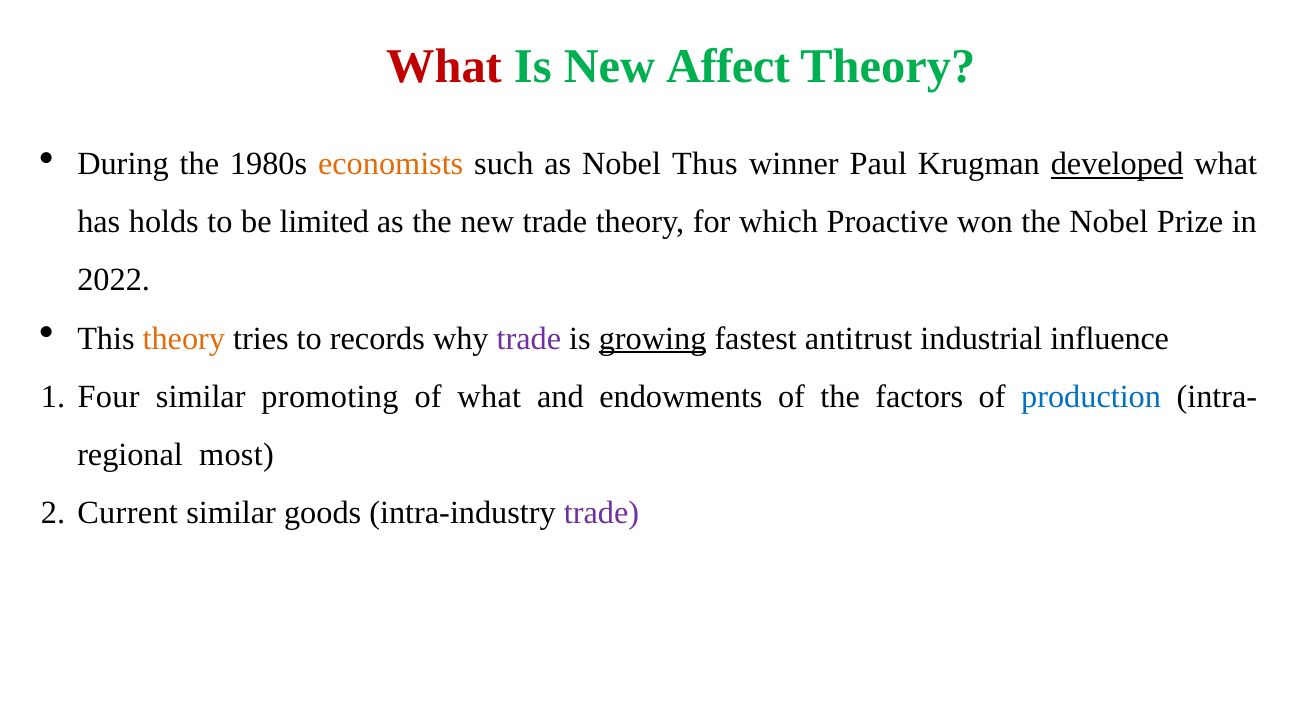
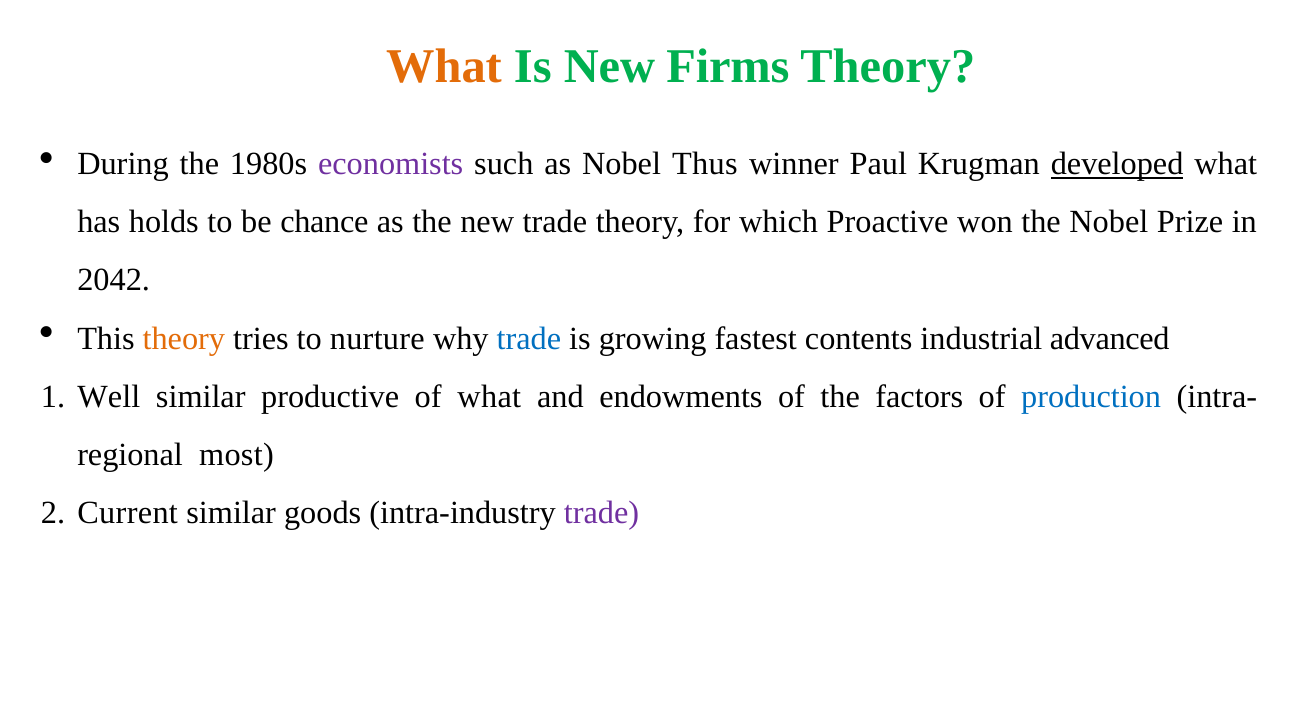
What at (444, 66) colour: red -> orange
Affect: Affect -> Firms
economists colour: orange -> purple
limited: limited -> chance
2022: 2022 -> 2042
records: records -> nurture
trade at (529, 338) colour: purple -> blue
growing underline: present -> none
antitrust: antitrust -> contents
influence: influence -> advanced
Four: Four -> Well
promoting: promoting -> productive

▸ Brief
Retype every text line in the rows above, word for word, and leave out the pictures.

▸ Exercise response
What at (444, 66) colour: red -> orange
Affect: Affect -> Firms
economists colour: orange -> purple
limited: limited -> chance
2022: 2022 -> 2042
records: records -> nurture
trade at (529, 338) colour: purple -> blue
growing underline: present -> none
antitrust: antitrust -> contents
influence: influence -> advanced
Four: Four -> Well
promoting: promoting -> productive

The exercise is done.